Let us handle the base case $n=0$, which is just constant functions $f \equiv c$ with $c \in \R$. In this case, $\mathrm{deg}(f) = 0$, so $\norm{f}_{L^4(\mu)}^2 = c^2$ and $\norm{f}_{L^2(\mu)}^2 = c^2$. That is, $P_0$ holds trivially.
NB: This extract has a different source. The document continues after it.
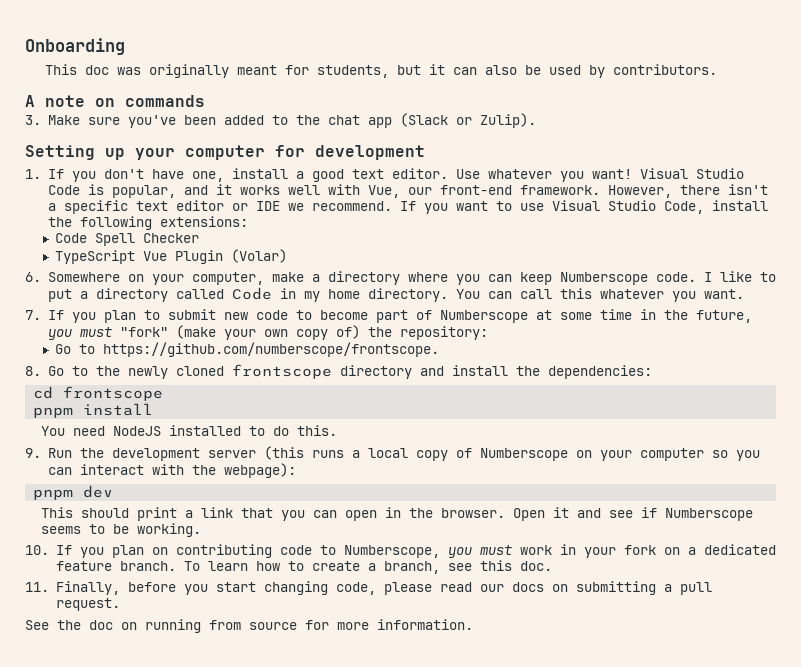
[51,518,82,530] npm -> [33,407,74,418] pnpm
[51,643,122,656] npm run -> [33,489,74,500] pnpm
We now assume that $P_{n-1}$ holds, and we want to show $P_n$ holds. Let $f : \{ \pm 1\}^{n} \longrightarrow \R$ and put $k = \mathrm{deg}(f)$. By the preceding analysis, we can write $f = x_n D_n f + E_n f := x_n d_n + e_n$. The key insight is that $D_n f$ and $E_n f$ do not depend on $x_n$ and hence $x_n$ is independent from $d_n$ and $e_n$. We first compute $\E[f^2]$ to see what we need to compare to. $$ \E[f^2] = \E[(x_n d_n + e_n)^2] = \E[ x_n^2 d_n^2 + 2 x_n d_n e_n + e_n^2] = \E[d_n^2] + \E[e_n^2] \:. $$ The last equality uses the independence of $x_n$ from $d_n$ and $e_n$. Next, $$ \begin{align*} \E[f^4] &= \E[(x_n d_n + e_n)^4] = \E[ x_n^4 d_n^4 + 4 x_n^3 d_n^3 e_n + 6 x_n^2 d_n^2 e_n^2 + 4 x_n d_n e_n^3 + e_n^4] \\ &= \E[d_n^4] + 6 \E[d_n^2 e_n^2] + \E[e_n^4] \\ &:= (*) \:. \end{align*} $$ Now comes the inductive step. Observe that $d_n$ is a polynomial of degree $\leq k - 1$ and $e_n$ is a polynomial of degree $\leq k$. Furthermore, both $d_n$ and $e_n$ are polynomials in $\leq n - 1$ variables. The inductive hypothesis assumes that $P_{n-1}$ holds, and therefore $$ \E[ d_n^4 ] \leq 9^{k-1} \E[ d_n^2 ]^2 \:, \:\:\E[ e_n^4 ] \leq 9^k \E[ e_n^2 ]^2 \:. $$ Furthermore, by Cauchy-Schwarz, $$ \E[ d_n^2 e_n^2 ] \leq \sqrt{ \E[ d_n^4 ] \E[ e_n^4 ]} \leq \sqrt{ 9^{2k-1} \E[d_n^2]^2 \E[e_n^2]^2 } = 9^{k-1/2} \E[d_n^2] \E[e_n^2] $$ From this we conclude $$ \begin{align*} (*) &\leq 9^{k-1} \E[d_n^2]^2 + 2 \cdot 9^k \E[d_n^2] \E[e_n^2] + 9^{k-1} \E[e_n^2] \\ &\leq 9^k (\E[d_n^2]^2 + 2 \E[d_n^2] \E[e_n^2] + \E[e_n^2] ) \\ &= 9^k (\E[d_n^2] + \E[e_n^2])^2 \\ &= 9^k \E[f^2]^2 \:. \end{align*} $$ That is, $\norm{f}^4_{L^4(\mu)} = \E[f^4] \leq 9^k \E[f^2]^2 = 9^k \norm{f}^4_{L^2(\mu)} \Longrightarrow \norm{f}_{L^4(\mu)} \leq 3^{\mathrm{deg}(f)/2} \norm{f}_{L^2(\mu)}$. Since $f : \{\pm 1\}^{n} \longrightarrow \R$ was arbitrary, this establishes $P_n$. $\square$

Anti-concentration Result

One of the immediate consequences of hypercontractivity is anti-concentration.

Lemma: Let $f : \{\pm 1\}^n \longrightarrow \R$ and suppose $\mathrm{deg}(f) \leq k$. We have that $$ \Pr_{\mu} \left\{ \abs{f} \geq \frac{1}{2} \norm{f}_{L^2(\mu)} \right\} \geq \frac{9^{1-k}}{16} \:. $$

Proof: By the Paley-Zygmund inequality, for any $\theta \in (0, 1)$, $$ \Pr_{\mu} \left\{ \abs{f}^2 \geq \theta \E_\mu[f^2] \right\} \geq (1-\theta)^2 \frac{ (\E_\mu[f^2])^2 }{\E_\mu[f^4]} \geq (1-\theta)^2 9^{-k} \:. $$ Above, the last inequality follows from the hypercontractivity result. Now set $\theta = 1/4$. $\square$